### EXERCISE TEXT
Melamine: Good for sturdy plastic plates, bad to ingest. And I'm very worried that my two daughters have been exposed to huge doses of it, courtesy of tainted formula in China. So I've been spending a lot of time bugging my pediatrician, trolling boards and contacting international adoption physicians (this is actually a specialty) to see what we should do.
Our youngest, just home, was on a formula that has been declared safe, though the melamine also showed up in rice cereals, and I don't know which cereal they were feeding her. Her bloodwork came back fine; we're doing the urinalysis next week. And since she needs a renal ultrasound anyway to rule out a congenital condition, we were guaranteed to get all the necessary tests for her anyway.

### EXTRACTED RECORDS
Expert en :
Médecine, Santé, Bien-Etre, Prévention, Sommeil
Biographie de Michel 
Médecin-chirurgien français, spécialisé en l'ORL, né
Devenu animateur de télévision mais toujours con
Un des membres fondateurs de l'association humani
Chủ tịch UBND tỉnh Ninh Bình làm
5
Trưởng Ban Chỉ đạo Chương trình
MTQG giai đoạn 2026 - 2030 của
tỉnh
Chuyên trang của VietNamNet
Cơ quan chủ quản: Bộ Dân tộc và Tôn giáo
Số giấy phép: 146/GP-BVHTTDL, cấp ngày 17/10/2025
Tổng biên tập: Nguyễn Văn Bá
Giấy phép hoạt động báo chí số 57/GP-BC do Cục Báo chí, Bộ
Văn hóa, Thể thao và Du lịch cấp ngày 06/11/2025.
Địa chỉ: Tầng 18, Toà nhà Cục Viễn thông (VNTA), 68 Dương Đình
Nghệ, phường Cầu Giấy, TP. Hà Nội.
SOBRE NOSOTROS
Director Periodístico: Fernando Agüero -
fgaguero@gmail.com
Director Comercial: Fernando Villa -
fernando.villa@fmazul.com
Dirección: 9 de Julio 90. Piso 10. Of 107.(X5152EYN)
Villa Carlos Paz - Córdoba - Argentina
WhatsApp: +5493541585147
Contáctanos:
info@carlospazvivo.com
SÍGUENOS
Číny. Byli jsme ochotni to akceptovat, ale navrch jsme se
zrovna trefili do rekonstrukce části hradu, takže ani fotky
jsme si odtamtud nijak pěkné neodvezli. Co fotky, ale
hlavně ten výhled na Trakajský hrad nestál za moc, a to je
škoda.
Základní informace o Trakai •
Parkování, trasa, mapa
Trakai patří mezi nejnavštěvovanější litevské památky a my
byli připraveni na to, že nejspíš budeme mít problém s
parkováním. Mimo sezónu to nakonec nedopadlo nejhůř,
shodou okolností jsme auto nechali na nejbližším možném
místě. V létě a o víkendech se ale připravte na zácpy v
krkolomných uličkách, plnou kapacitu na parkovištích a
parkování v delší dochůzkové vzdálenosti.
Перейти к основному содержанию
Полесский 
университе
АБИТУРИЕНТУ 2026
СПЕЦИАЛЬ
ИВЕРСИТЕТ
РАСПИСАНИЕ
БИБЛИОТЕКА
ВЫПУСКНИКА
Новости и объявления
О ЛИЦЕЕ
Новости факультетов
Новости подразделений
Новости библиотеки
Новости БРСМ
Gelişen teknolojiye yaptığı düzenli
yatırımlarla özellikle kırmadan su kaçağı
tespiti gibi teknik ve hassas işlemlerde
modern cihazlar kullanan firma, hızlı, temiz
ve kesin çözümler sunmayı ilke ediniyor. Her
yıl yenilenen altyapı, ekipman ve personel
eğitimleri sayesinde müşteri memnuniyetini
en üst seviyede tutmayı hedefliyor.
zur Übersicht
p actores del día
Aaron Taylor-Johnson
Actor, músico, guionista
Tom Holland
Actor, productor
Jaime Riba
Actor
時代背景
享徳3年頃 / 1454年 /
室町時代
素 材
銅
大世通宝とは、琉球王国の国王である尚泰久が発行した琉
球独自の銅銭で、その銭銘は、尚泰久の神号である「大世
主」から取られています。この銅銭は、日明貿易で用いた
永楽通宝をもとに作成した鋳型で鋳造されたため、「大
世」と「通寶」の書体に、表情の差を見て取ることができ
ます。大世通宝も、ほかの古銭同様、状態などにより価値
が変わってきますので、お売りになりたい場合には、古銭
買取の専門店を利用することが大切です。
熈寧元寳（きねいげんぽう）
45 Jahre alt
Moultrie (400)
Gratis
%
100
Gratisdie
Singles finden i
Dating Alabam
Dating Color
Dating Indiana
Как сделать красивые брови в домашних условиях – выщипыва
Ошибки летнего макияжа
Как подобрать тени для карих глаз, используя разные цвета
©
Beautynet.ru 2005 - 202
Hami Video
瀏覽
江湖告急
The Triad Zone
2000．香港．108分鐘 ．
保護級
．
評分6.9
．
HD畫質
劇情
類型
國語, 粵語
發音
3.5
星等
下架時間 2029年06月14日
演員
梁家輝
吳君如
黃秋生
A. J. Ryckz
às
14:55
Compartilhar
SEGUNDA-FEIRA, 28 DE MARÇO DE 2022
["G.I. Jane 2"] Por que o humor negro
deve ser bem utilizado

### PARTS OF THE EXERCISE
A: Please list every medical test that the melamine post names for the youngest daughter.
B: Carry on the melamine post from its last sentence.

### RESPONSES PER TASK
A:
- Bloodwork
- Urinalysis
- Renal ultrasound

B:
But I had to fight a little harder to get the tests for my oldest daughter. I know that she was on Sanlu, the formula that started the whole ball rolling (and is behind the majority of the sick kids...I just looked at a site that showed the concentrations of melamine, and was horrified by how far ahead of the "acceptable" amount of melamine it was). On a board dedicated to the melamine problem, I've seen reports from parents that their children, of the same age as our oldest, have had serious kidney trouble, or have had no symptoms but discovered the stones with an ultrasound. And our pediatrician agreed that since this is a huge question mark, we do need to get her tested. The girls will have back-to-back ultrasounds in two weeks. Until then, I'm holding my breath.
If they do find something, the melamine complicates matters. Because these aren't your standard-issue kidney stones, you can't "blast" them, as they do with the calcium ones. They need to be surgically removed because you don't want the melamine poison to go out into the bloodstream. And if they do find something, it could just be damage already done. Which would be the worst thing altogether.
The trouble is that this is a huge question mark. Nobody knows what ingesting huge levels of melamine as a baby can do to a person (melamine can be a carcinogen, and can affect reproduction as well). We will probably worry for the rest of our lives that there is this ticking time bomb inside each of our beloved girls.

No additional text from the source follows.